● **Extrait fourni**:
------------------------------------------------------------
La PAC a fait l'objet de nombreuses critiques. Son image doit être améliorée, afin qu'elle puisse d'abord offrir un avenir aux agriculteurs dont les revenus ont chuté en 2008 et 2009. On nous dit que ces revenus ont augmenté de 66 % en 2010 : quelle supercherie ! La moyenne est relevée par les revenus des céréaliers, eux-mêmes tirés vers le haut par l'envolée des prix ! Pour les éleveurs de bovins, le prix de la viande est identique à celui des années 1990 ! Certains sont contraints de demander le RSA ou de mettre la clé sous la porte...
La prochaine PAC devra donner la possibilité aux agriculteurs de vivre de leur métier, avec des aides mieux réparties entre les agriculteurs et entre les filières.
L'iniquité est un des aspects les plus critiqués de la PAC actuelle : 80 % des aides vont à 20 % des agriculteurs. L'abandon des références historiques semble acquis, tant mieux ! Les aides doivent être liées à la production réelle et tenir compte des handicaps naturels comme des efforts faits en matière environnementale.
Une Europe forte ne peut être dépendante de ses importations alimentaires. L'entretien des terres et des paysages, le maintien de la biodiversité devront être pris en compte, notamment dans les zones de montagne. La future PAC devra s'attacher à préserver ces biens publics en favorisant le maintien des petites exploitations. La PAC a en outre un rôle à jouer pour préserver la cohésion sociale et territoriale de l'Europe.
------------------------------------------------------------
● **Entrées enregistrées**:
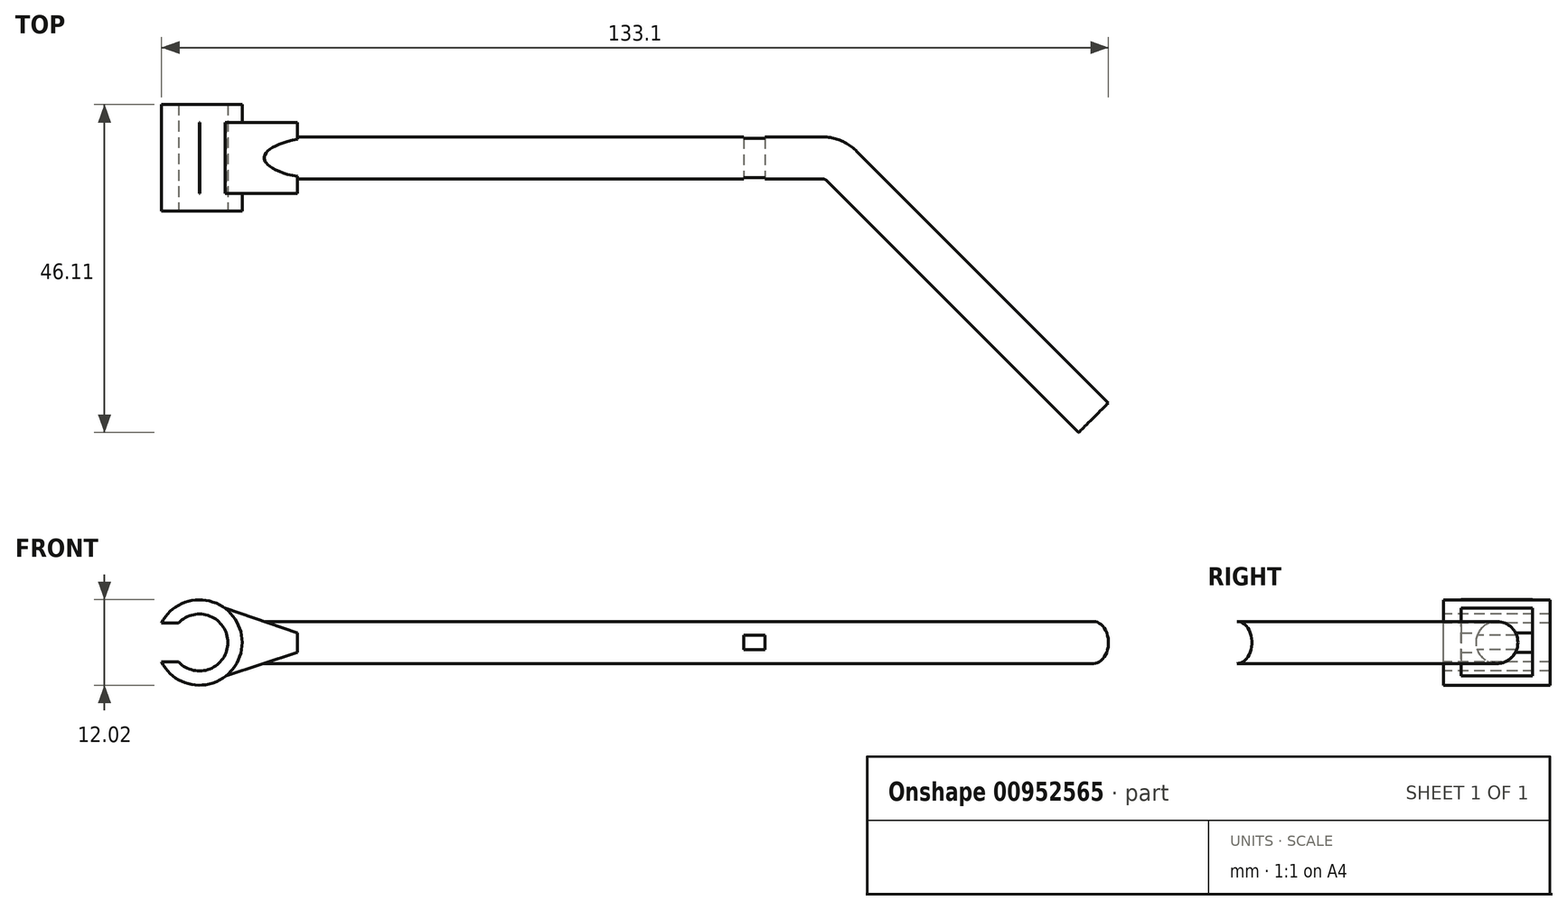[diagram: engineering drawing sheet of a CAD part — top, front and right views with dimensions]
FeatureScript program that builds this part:
annotation { "Feature Type Name" : "Feature", "Feature Type Description" : "" }
export const myFeature = defineFeature(function(context is Context, id is Id, definition is map)
    precondition{}
    {
        {
            var Q0;
            Q0=qCreatedBy(makeId("Front.planeOp"),FACE);
            var sketch = newSketch(context, id + "F0", { "sketchPlane" : qUnion([Q0])});
            skCircle(sketch, "E0", {"center": v(0, 0) * mm, "radius": 4 * mm});
            skCircle(sketch, "E1", {"center": v(0, 0) * mm, "radius": 6 * mm});
            skSolve(sketch);
        }
        {
            var Q0;
            Q0=qSketchRegion(id+"F0",true);
            extrude(context, id + "F1", {"entities" : qUnion([Q0]), "endBound" : BoundingType.SYMMETRIC, "oppositeDirection" : true, "depth" : 15 * mm, "offsetDistance" : 25 * mm});
        }
        {
            var Q0;
            Q0=qCreatedBy(makeId("Right.planeOp"),FACE);
            cPlane(context, id + "F2", {"entities" : qUnion([Q0]), "cplaneType" : CPlaneType.OFFSET, "offset" : 4.5 * mm, "width" : 150 * mm, "height" : 150 * mm});
        }
        {
            var Q0;
            Q0=qCreatedBy(id+"F2.planeOp",FACE);
            var sketch = newSketch(context, id + "F3", { "sketchPlane" : qUnion([Q0])});
            skCircle(sketch, "E2", {"center": v(0, 0) * mm, "radius": 2.95 * mm});
            skSolve(sketch);
        }
        {
            var Q0;
            Q0=qSketchRegion(id+"F3",true);
            extrude(context, id + "F4", {"entities" : qUnion([Q0]), "operationType" : NewBodyOperationType.ADD, "depth" : 80 * mm, "offsetDistance" : 25 * mm});
        }
        {
            var Q0;
            Q0=makeQuery(id+"F1.opExtrude","CAP_FACE",FACE,{"disambiguationData":[OSD([sQuery(id+"F0.wireOp",EDGE,"E0"),sQuery(id+"F0.wireOp",EDGE,"E1")])],"isStart":true});
            var sketch = newSketch(context, id + "F5", { "sketchPlane" : qUnion([Q0])});
            skLineSegment(sketch, "E3.bottom", {"start": v(-20, 2.75) * mm, "end": v(0, 2.75) * mm});
            skLineSegment(sketch, "E3.top", {"start": v(-20, -2.75) * mm, "end": v(0, -2.75) * mm});
            skLineSegment(sketch, "E3.left", {"start": v(-20, 2.75) * mm, "end": v(-20, -2.75) * mm});
            skLineSegment(sketch, "E3.right", {"start": v(0, 2.75) * mm, "end": v(0, -2.75) * mm});
            skPoint(sketch, "E4", {"position": v(-20, 0) * mm});
            skSolve(sketch);
        }
        {
            var Q0;
            Q0=qSketchRegion(id+"F5",true);
            extrude(context, id + "F6", {"entities" : qUnion([Q0]), "operationType" : NewBodyOperationType.REMOVE, "oppositeDirection" : true, "depth" : 25 * mm, "offsetDistance" : 25 * mm});
        }
        {
            var Q0;
            Q0=qCreatedBy(id+"F2.planeOp",FACE);
            cPlane(context, id + "F7", {"entities" : qUnion([Q0]), "cplaneType" : CPlaneType.OFFSET, "offset" : 12 * mm, "width" : 150 * mm, "height" : 150 * mm});
        }
        {
            var Q0;
            Q0=qCreatedBy(id+"F7.planeOp",FACE);
            var sketch = newSketch(context, id + "F8", { "sketchPlane" : qUnion([Q0])});
            skLineSegment(sketch, "E5", {"start": v(-2.5, 0) * mm, "end": v(2.5, 0) * mm, "construction": true});
            skPoint(sketch, "E6", {"position": v(0, 0) * mm});
            skArc(sketch, "E7", {"start": v(3.5, 0) * mm, "mid": v(2.5, 1) * mm, "end": v(1.5, 0) * mm});
            skLineSegment(sketch, "E8", {"start": v(0, 0) * mm, "end": v(0, -1.96) * mm, "construction": true});
            skArc(sketch, "E9.MirrorCS", {"start": v(-3.5, 0) * mm, "mid": v(-2.5, 1) * mm, "end": v(-1.5, 0) * mm});
            skSolve(sketch);
        }
        {
            var Q0;
            Q0=qCreatedBy(id+"F7.planeOp",FACE);
            var sketch = newSketch(context, id + "F9", { "sketchPlane" : qUnion([Q0])});
            skLineSegment(sketch, "E10", {"start": v(-4.04, 0) * mm, "end": v(4.97, 0) * mm, "construction": true});
            skSolve(sketch);
        }
        {
            var Q0;
            Q0=makeQuery(id+"F4.opExtrude","CAP_FACE",FACE,{"disambiguationData":[OSD([sQuery(id+"F3.wireOp",EDGE,"E2")])],"isStart":false});
            var sketch = newSketch(context, id + "F10", { "sketchPlane" : qUnion([Q0])});
            skCircle(sketch, "E11", {"center": v(0, 0) * mm, "radius": 2.5 * mm});
            skSolve(sketch);
        }
        {
            var Q0;
            Q0=makeQuery(id+"F0.imprint","IMPRINT",FACE,{"disambiguationData":[TD([[makeQuery(id+"F0.imprint","IMPRINT",EDGE,{"derivedFrom":sQuery(id+"F0.wireOp",EDGE,"E0")}),1.0]])]});
            var sketch = newSketch(context, id + "F11", { "sketchPlane" : qUnion([Q0])});
            skLineSegment(sketch, "E12", {"start": v(0, 6.02) * mm, "end": v(13.77, 1.37) * mm});
            skLineSegment(sketch, "E13", {"start": v(13.77, 1.37) * mm, "end": v(13.77, -1.38) * mm});
            skLineSegment(sketch, "E14", {"start": v(13.77, -1.38) * mm, "end": v(0, -5.9) * mm});
            skLineSegment(sketch, "E15", {"start": v(0, -5.9) * mm, "end": v(5.86, 0) * mm});
            skLineSegment(sketch, "E16", {"start": v(5.86, 0) * mm, "end": v(0, 6.02) * mm});
            skSolve(sketch);
        }
        {
            var Q0;
            Q0 = qSketchRegion(id + "F11", true);
            extrude(context, id + "F12", {"entities" : qUnion([Q0]), "operationType" : NewBodyOperationType.ADD, "endBound" : BoundingType.SYMMETRIC, "depth" : 10 * mm, "offsetDistance" : 25 * mm});
        }
        {
            var Q0;
            Q0=qCreatedBy(makeId("Front.planeOp"),FACE);
            var sketch = newSketch(context, id + "F13", { "sketchPlane" : qUnion([Q0])});
            skLineSegment(sketch, "E17.bottom", {"start": v(79.5, 1) * mm, "end": v(76.5, 1) * mm});
            skLineSegment(sketch, "E17.top", {"start": v(79.5, -1) * mm, "end": v(76.5, -1) * mm});
            skLineSegment(sketch, "E17.left", {"start": v(79.5, 1) * mm, "end": v(79.5, -1) * mm});
            skLineSegment(sketch, "E17.right", {"start": v(76.5, 1) * mm, "end": v(76.5, -1) * mm});
            skPoint(sketch, "E18", {"position": v(79.5, 0) * mm});
            skPoint(sketch, "E19", {"position": v(84.5, 0) * mm});
            skSolve(sketch);
        }
        {
            var Q0;
            Q0 = qSketchRegion(id + "F13", true);
            extrude(context, id + "F14", {"entities" : qUnion([Q0]), "operationType" : NewBodyOperationType.REMOVE, "endBound" : BoundingType.SYMMETRIC, "oppositeDirection" : true, "depth" : 25 * mm, "offsetDistance" : 25 * mm});
        }
        {
            var Q0;
            Q0=qCreatedBy(makeId("Top.planeOp"),FACE);
            var sketch = newSketch(context, id + "F15", { "sketchPlane" : qUnion([Q0])});
            skLineSegment(sketch, "E20", {"start": v(84.5, 0) * mm, "end": v(87.5, 0) * mm});
            skLineSegment(sketch, "E21", {"start": v(91.5, -4) * mm, "end": v(91.5, -7) * mm, "construction": true});
            skPoint(sketch, "E22.visualSharp", {"position": v(91.5, 0) * mm});
            skArc(sketch, "E22.filletArc", {"start": v(91.5, -4) * mm, "mid": v(91.2, -2.47) * mm, "end": v(90.33, -1.17) * mm, "construction": true});
            skLineSegment(sketch, "E23", {"start": v(91.5, 0) * mm, "end": v(87.5, -4) * mm, "construction": true});
            skArc(sketch, "E24", {"start": v(90.33, -1.17) * mm, "mid": v(89.03, -0.3) * mm, "end": v(87.5, 0) * mm});
            skLineSegment(sketch, "E25", {"start": v(90.33, -1.17) * mm, "end": v(125.68, -36.53) * mm});
            skSolve(sketch);
        }
        {
            var Q0;
            Q0=makeQuery(id+"F10.imprint","IMPRINT",FACE,{"disambiguationData":[TD([[makeQuery(id+"F10.imprint","IMPRINT",EDGE,{"derivedFrom":sQuery(id+"F10.wireOp",EDGE,"E11")}),1.0]])]});
            var sketch = newSketch(context, id + "F16", { "sketchPlane" : qUnion([Q0])});
            skCircle(sketch, "E26", {"center": v(0, 0) * mm, "radius": 2.95 * mm});
            skSolve(sketch);
        }
        {
            var Q0;
            Q0 = qSketchRegion(id + "F16", true);
            var Q1;
            Q1=sQuery(id+"F15.wireOp",EDGE,"E20");
            var Q2;
            Q2=sQuery(id+"F15.wireOp",EDGE,"E24");
            var Q3;
            Q3=sQuery(id+"F15.wireOp",EDGE,"E25");
            sweep(context, id + "F17", {"operationType" : NewBodyOperationType.ADD, "profiles" : qUnion([Q0]), "path" : qUnion([Q1, Q2, Q3])});
        }
    });
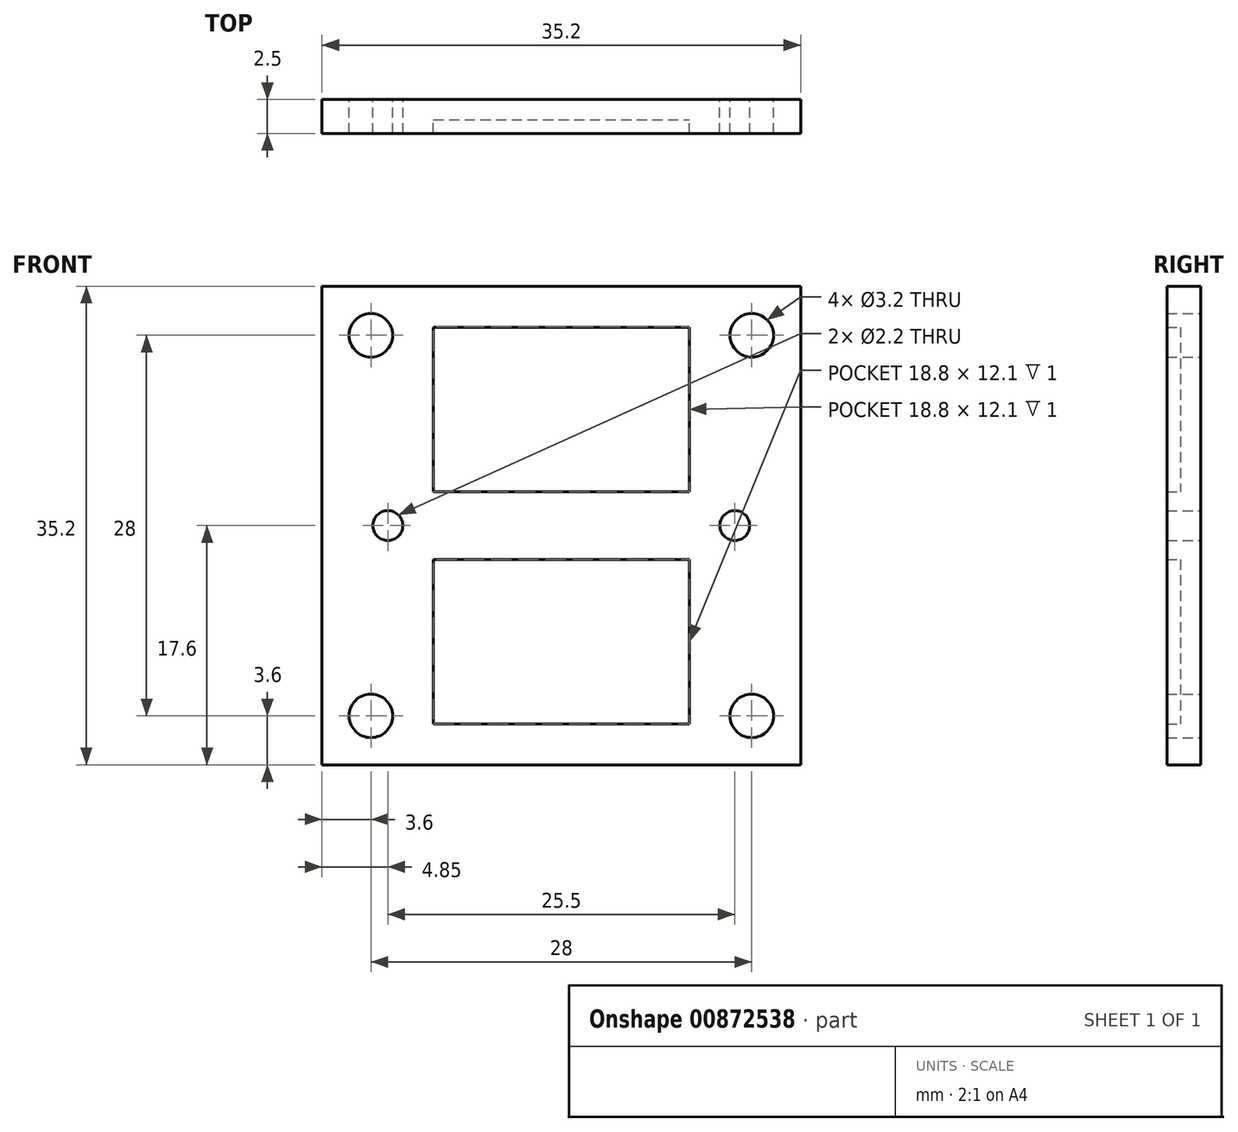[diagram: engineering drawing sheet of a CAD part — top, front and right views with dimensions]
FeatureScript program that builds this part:
annotation { "Feature Type Name" : "Feature", "Feature Type Description" : "" }
export const myFeature = defineFeature(function(context is Context, id is Id, definition is map)
    precondition{}
    {
        {
            var Q0;
            Q0=qCreatedBy(makeId("Front.planeOp"),FACE);
            var sketch = newSketch(context, id + "F0", { "sketchPlane" : qUnion([Q0])});
            skLineSegment(sketch, "E0.bottom", {"start": v(-17.6, 17.6) * mm, "end": v(17.6, 17.6) * mm});
            skLineSegment(sketch, "E0.top", {"start": v(-17.6, -17.6) * mm, "end": v(17.6, -17.6) * mm});
            skLineSegment(sketch, "E0.left", {"start": v(-17.6, 17.6) * mm, "end": v(-17.6, -17.6) * mm});
            skLineSegment(sketch, "E0.right", {"start": v(17.6, 17.6) * mm, "end": v(17.6, -17.6) * mm});
            skCircle(sketch, "E1", {"center": v(-14, 14) * mm, "radius": 1.6 * mm});
            skCircle(sketch, "E2.MirrorC", {"center": v(14, 14) * mm, "radius": 1.6 * mm});
            skCircle(sketch, "E3.MirrorC", {"center": v(14, -14) * mm, "radius": 1.6 * mm});
            skCircle(sketch, "E4.MirrorC", {"center": v(-14, -14) * mm, "radius": 1.6 * mm});
            skCircle(sketch, "E5", {"center": v(-12.75, 0) * mm, "radius": 1.1 * mm});
            skCircle(sketch, "E6.MirrorC", {"center": v(12.75, 0) * mm, "radius": 1.1 * mm});
            skSolve(sketch);
        }
        {
            var Q0;
            Q0 = qSketchRegion(id + "F0", true);
            extrude(context, id + "F1", {"entities" : qUnion([Q0]), "depth" : 1.5 * mm, "offsetDistance" : 25 * mm});
        }
        {
            var Q0;
            Q0=makeQuery(id+"F1.opExtrude","CAP_FACE",FACE,{"disambiguationData":[OSD([sQuery(id+"F0.wireOp",EDGE,"E0.bottom"),sQuery(id+"F0.wireOp",EDGE,"E0.top"),sQuery(id+"F0.wireOp",EDGE,"E0.left"),sQuery(id+"F0.wireOp",EDGE,"E0.right"),sQuery(id+"F0.wireOp",EDGE,"E1"),sQuery(id+"F0.wireOp",EDGE,"E2.MirrorC"),sQuery(id+"F0.wireOp",EDGE,"E3.MirrorC"),sQuery(id+"F0.wireOp",EDGE,"E4.MirrorC"),sQuery(id+"F0.wireOp",EDGE,"E5"),sQuery(id+"F0.wireOp",EDGE,"E6.MirrorC")])],"isStart":false});
            var sketch = newSketch(context, id + "F2", { "sketchPlane" : qUnion([Q0])});
            skLineSegment(sketch, "E7.bottom", {"start": v(-9.4, 2.5) * mm, "end": v(9.4, 2.5) * mm});
            skLineSegment(sketch, "E7.top", {"start": v(-9.4, -2.5) * mm, "end": v(9.4, -2.5) * mm});
            skLineSegment(sketch, "E7.left", {"start": v(-17.6, 2.5) * mm, "end": v(-17.6, -2.5) * mm});
            skLineSegment(sketch, "E7.right", {"start": v(17.6, 2.5) * mm, "end": v(17.6, -2.5) * mm});
            skLineSegment(sketch, "E8.bottom", {"start": v(-17.6, 17.6) * mm, "end": v(-9.4, 17.6) * mm});
            skLineSegment(sketch, "E8.top", {"start": v(-17.6, -17.6) * mm, "end": v(-9.4, -17.6) * mm});
            skLineSegment(sketch, "E8.left", {"start": v(-17.6, 17.6) * mm, "end": v(-17.6, -17.6) * mm});
            skLineSegment(sketch, "E8.right", {"start": v(-9.4, 14.6) * mm, "end": v(-9.4, 2.5) * mm});
            skLineSegment(sketch, "E9.bottom", {"start": v(17.6, 17.6) * mm, "end": v(9.4, 17.6) * mm});
            skLineSegment(sketch, "E9.top", {"start": v(17.6, -17.6) * mm, "end": v(9.4, -17.6) * mm});
            skLineSegment(sketch, "E9.left", {"start": v(17.6, 17.6) * mm, "end": v(17.6, -17.6) * mm});
            skLineSegment(sketch, "E9.right", {"start": v(9.4, 14.6) * mm, "end": v(9.4, 2.5) * mm});
            skLineSegment(sketch, "E10", {"start": v(-9.4, 17.6) * mm, "end": v(9.4, 17.6) * mm});
            skLineSegment(sketch, "E11", {"start": v(9.4, 14.6) * mm, "end": v(-9.4, 14.6) * mm});
            skLineSegment(sketch, "E12.MirrorCS", {"start": v(9.4, -14.6) * mm, "end": v(-9.4, -14.6) * mm});
            skLineSegment(sketch, "E13.MirrorCS", {"start": v(-9.4, -17.6) * mm, "end": v(9.4, -17.6) * mm});
            skLineSegment(sketch, "E14.trimOffspring", {"start": v(-9.4, -2.5) * mm, "end": v(-9.4, -14.6) * mm});
            skLineSegment(sketch, "E15.trimOffspring", {"start": v(9.4, -2.5) * mm, "end": v(9.4, -14.6) * mm});
            skCircle(sketch, "E16", {"center": v(-14, 14) * mm, "radius": 1.6 * mm});
            skCircle(sketch, "E17", {"center": v(-12.75, 0) * mm, "radius": 1.1 * mm});
            skCircle(sketch, "E18", {"center": v(-14, -14) * mm, "radius": 1.6 * mm});
            skCircle(sketch, "E19.MirrorC", {"center": v(14, -14) * mm, "radius": 1.6 * mm});
            skCircle(sketch, "E20.MirrorC", {"center": v(12.75, 0) * mm, "radius": 1.1 * mm});
            skCircle(sketch, "E21.MirrorC", {"center": v(14, 14) * mm, "radius": 1.6 * mm});
            skSolve(sketch);
        }
        {
            var Q0;
            Q0 = qSketchRegion(id + "F2", true);
            extrude(context, id + "F3", {"entities" : qUnion([Q0]), "operationType" : NewBodyOperationType.ADD, "depth" : 1 * mm, "offsetDistance" : 25 * mm});
        }
    });
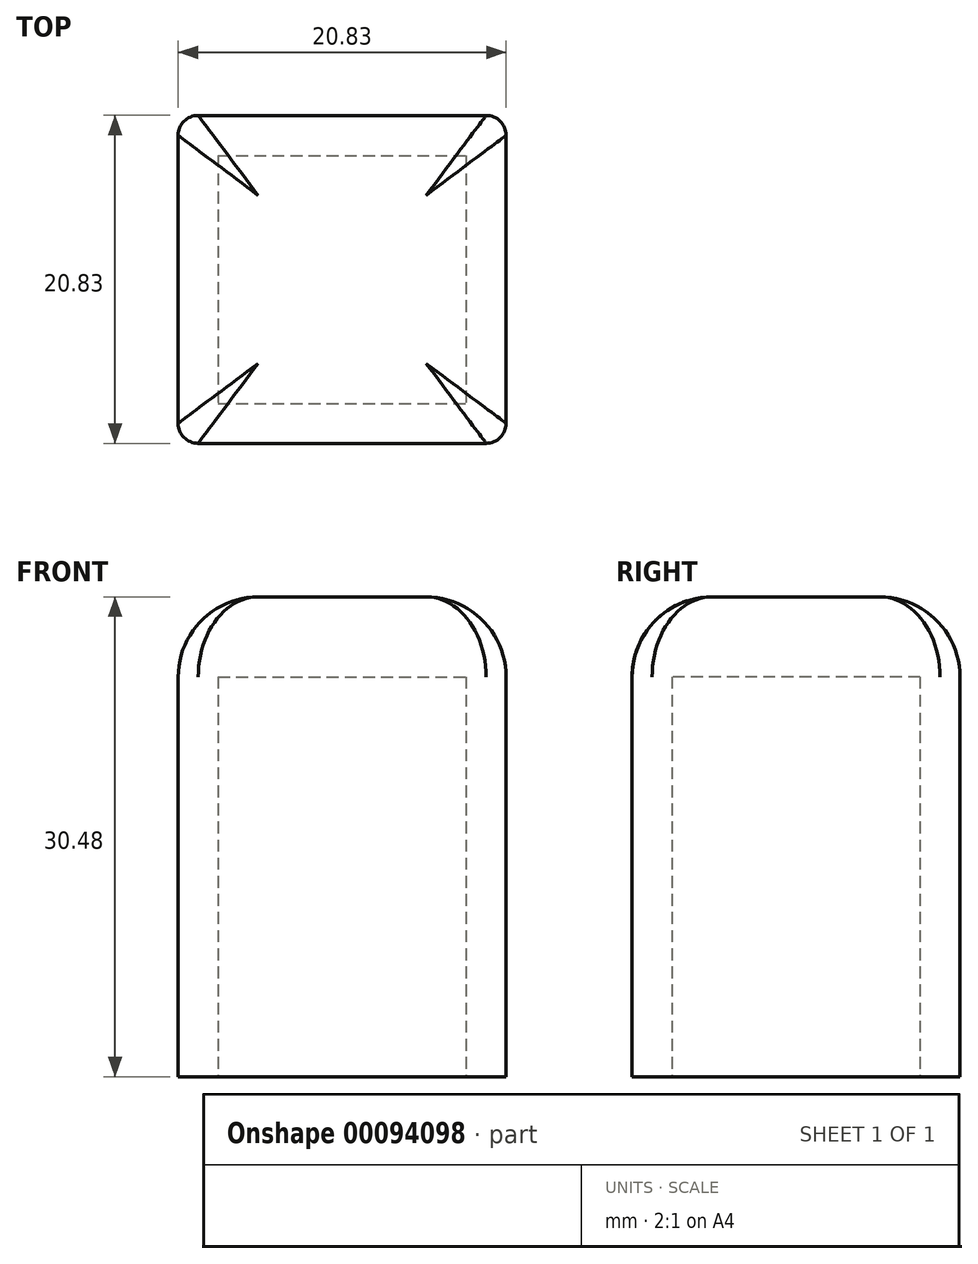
------------------------------------------------------------
● **Exercice**:
Extrayez le texte sur la PAC dans son intégralité, mot pour mot.

● **Corrigé**:
La PAC a fait l'objet de nombreuses critiques. Son image doit être améliorée, afin qu'elle puisse d'abord offrir un avenir aux agriculteurs dont les revenus ont chuté en 2008 et 2009. On nous dit que ces revenus ont augmenté de 66 % en 2010 : quelle supercherie ! La moyenne est relevée par les revenus des céréaliers, eux-mêmes tirés vers le haut par l'envolée des prix ! Pour les éleveurs de bovins, le prix de la viande est identique à celui des années 1990 ! Certains sont contraints de demander le RSA ou de mettre la clé sous la porte...
La prochaine PAC devra donner la possibilité aux agriculteurs de vivre de leur métier, avec des aides mieux réparties entre les agriculteurs et entre les filières.
L'iniquité est un des aspects les plus critiqués de la PAC actuelle : 80 % des aides vont à 20 % des agriculteurs. L'abandon des références historiques semble acquis, tant mieux ! Les aides doivent être liées à la production réelle et tenir compte des handicaps naturels comme des efforts faits en matière environnementale.
Une Europe forte ne peut être dépendante de ses importations alimentaires. L'entretien des terres et des paysages, le maintien de la biodiversité devront être pris en compte, notamment dans les zones de montagne. La future PAC devra s'attacher à préserver ces biens publics en favorisant le maintien des petites exploitations. La PAC a en outre un rôle à jouer pour préserver la cohésion sociale et territoriale de l'Europe.